Introduction to Large Language Models & How They Understand Text
Large Language Models (LLMs) have existed for years, but they entered mainstream awareness in 2022 with the launch of ChatGPT.
Within days, millions of users adopted ChatGPT — making it one of the fastest-growing technologies in history. This moment significantly transformed the field of Language Artificial Intelligence or LanguageAI It is a field characterized by the development of systems capable of understanding & generating human language.It can be used interchangebly with Natural Language Processing (NLP).
🧠 Why Language is Hard for Machines
Human language is deeply rich, contextual, and ambiguous. We understand meaning through:
- Tone
- Culture
- Grammar
- Experience
Computers, however, process everything as sequences of 0s and 1s. Language which comes naturally to us humans is actually very tricky for computers to comprehend. Why? Because text is unstructured in nature and loses its meaning when represented as 0’s and 1’s. So throughout the history of LanguageAI, there has been a large focus on representing language in structured manner so that it can more easily be used by computers.
So a major challenge in Language AI has always been:
How do we represent text in a way that machines can understand?
🧩 Solving the Representation Challenge
The evolution of NLP modeling has focused on converting raw text into structured, meaningful representations.

::::

Task goal:
Pick up the introduction to large language models and text representation after its last sentence and keep writing it. None of the records that come next has any bearing on this work.

::::

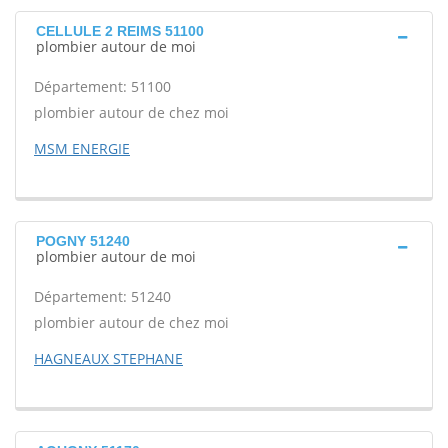
CELLULE 2 REIMS 51100
plombier autour de moi
Département: 51100
plombier autour de chez moi
MSM ENERGIE
POGNY 51240
plombier autour de moi
Département: 51240
plombier autour de chez moi
HAGNEAUX STEPHANE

::::

Result for this task:
Language AI systems process the unstructured input text to produce one of the following:
- Embeddings: Convert words/sentences into numeric meaning
- Text Generation: Predict the next word to generate new text
- Classification: Identify categories, intent, or sentiment
Basic process for it is:
- Text Input – unstructured sentences or documents.
- Language AI Processing – the model tokenizes the text, converts it into numeric representations, and applies learned patterns.
- Different Types of Outputs, such as:
- Text Generation (creating new text)
- Embeddings (numeric representations that capture meaning)
- Classification (assigning labels, intent, or sentiment)
These numeric representations help models capture semantic meaning behind words — instead of treating them as plain symbols.
This post marks the beginning of my journey to document what I learn about LLMs — from concepts to practical applications.